Page-level text extractions
_ _ _
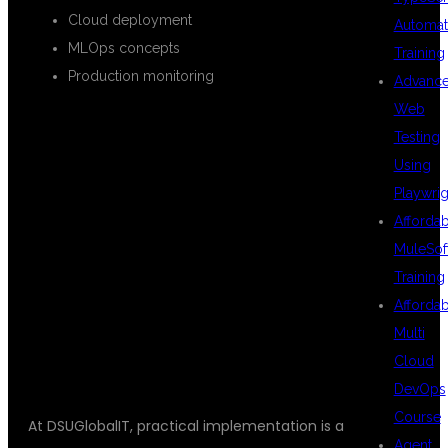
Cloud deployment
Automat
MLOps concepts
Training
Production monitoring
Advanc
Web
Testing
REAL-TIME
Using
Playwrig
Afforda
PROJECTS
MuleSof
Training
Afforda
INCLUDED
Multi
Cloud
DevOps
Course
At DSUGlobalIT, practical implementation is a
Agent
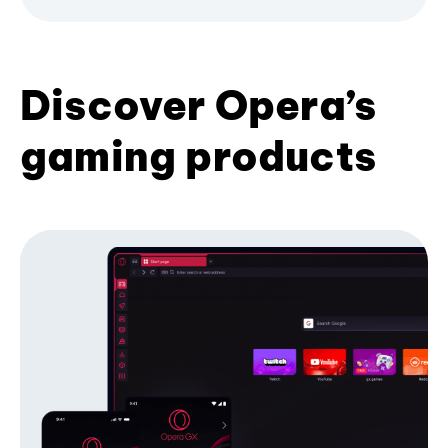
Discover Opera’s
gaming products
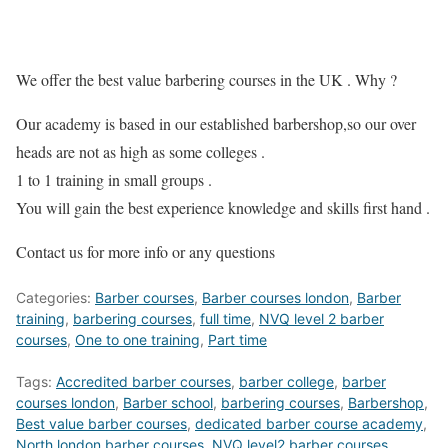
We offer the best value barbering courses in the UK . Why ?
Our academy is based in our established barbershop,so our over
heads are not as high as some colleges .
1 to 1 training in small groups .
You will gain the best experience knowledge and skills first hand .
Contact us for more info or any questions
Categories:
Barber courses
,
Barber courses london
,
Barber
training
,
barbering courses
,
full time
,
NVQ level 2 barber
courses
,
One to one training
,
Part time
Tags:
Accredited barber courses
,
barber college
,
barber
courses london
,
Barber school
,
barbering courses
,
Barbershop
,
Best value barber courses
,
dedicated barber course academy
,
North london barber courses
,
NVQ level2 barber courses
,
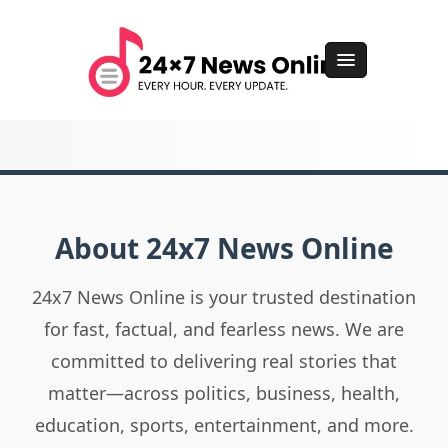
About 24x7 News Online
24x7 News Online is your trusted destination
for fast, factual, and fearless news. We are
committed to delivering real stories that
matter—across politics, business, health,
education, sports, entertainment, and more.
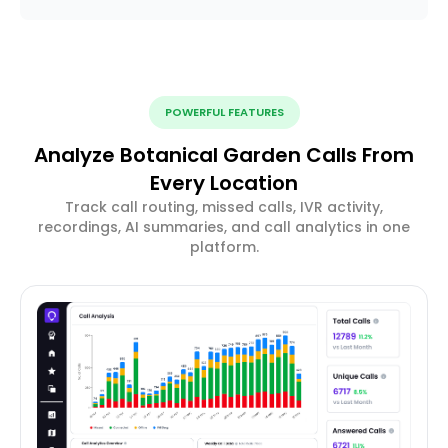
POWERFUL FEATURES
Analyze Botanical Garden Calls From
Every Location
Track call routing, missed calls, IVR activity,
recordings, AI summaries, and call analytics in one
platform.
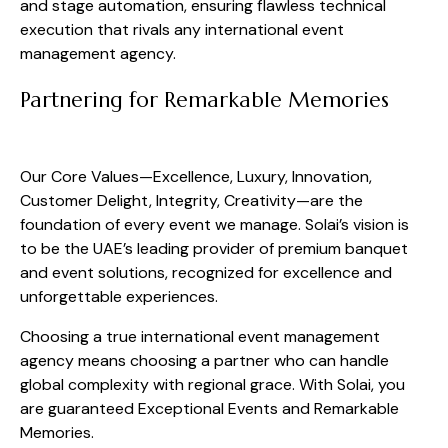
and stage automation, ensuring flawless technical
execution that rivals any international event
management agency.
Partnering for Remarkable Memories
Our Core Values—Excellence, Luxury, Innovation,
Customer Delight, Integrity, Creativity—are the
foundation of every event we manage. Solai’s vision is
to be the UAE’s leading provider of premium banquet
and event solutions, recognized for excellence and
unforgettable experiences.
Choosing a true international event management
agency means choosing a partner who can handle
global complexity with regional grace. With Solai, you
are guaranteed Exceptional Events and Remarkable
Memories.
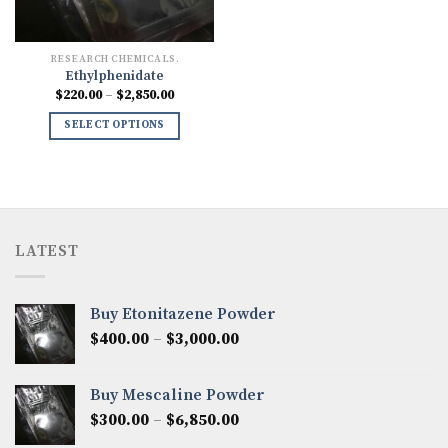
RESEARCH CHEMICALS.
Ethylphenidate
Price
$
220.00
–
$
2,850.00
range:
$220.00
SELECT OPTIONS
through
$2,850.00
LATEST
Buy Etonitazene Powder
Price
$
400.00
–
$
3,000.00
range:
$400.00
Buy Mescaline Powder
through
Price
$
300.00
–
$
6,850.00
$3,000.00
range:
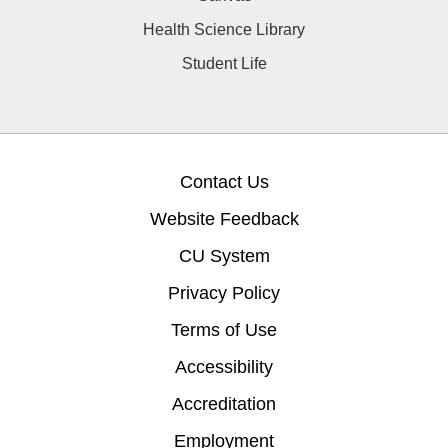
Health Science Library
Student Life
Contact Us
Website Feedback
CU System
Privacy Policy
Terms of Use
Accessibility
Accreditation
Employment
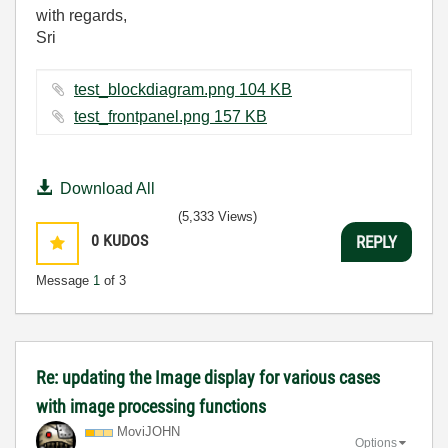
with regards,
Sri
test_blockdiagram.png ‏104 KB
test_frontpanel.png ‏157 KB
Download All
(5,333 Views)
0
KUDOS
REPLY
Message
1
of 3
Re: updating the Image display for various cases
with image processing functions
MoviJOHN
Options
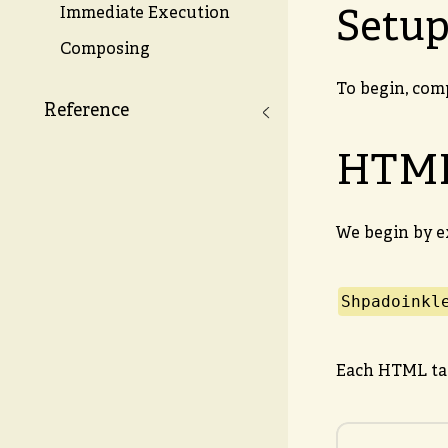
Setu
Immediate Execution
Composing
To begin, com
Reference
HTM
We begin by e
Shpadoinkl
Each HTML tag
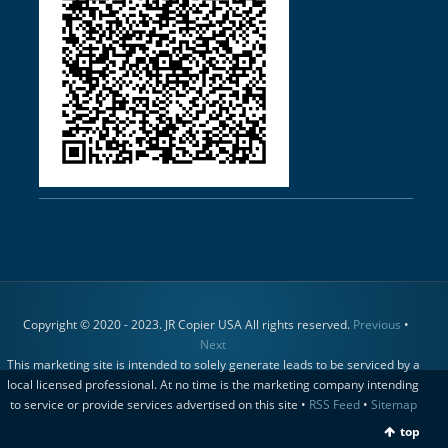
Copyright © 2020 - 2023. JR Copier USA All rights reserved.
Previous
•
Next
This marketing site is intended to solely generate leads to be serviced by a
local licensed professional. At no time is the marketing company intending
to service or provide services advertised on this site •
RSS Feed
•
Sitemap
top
_ _ _
_Exercise details_:
How many lines of the records include the word "Powder"? Answer with the number alone.

_Task response_:
2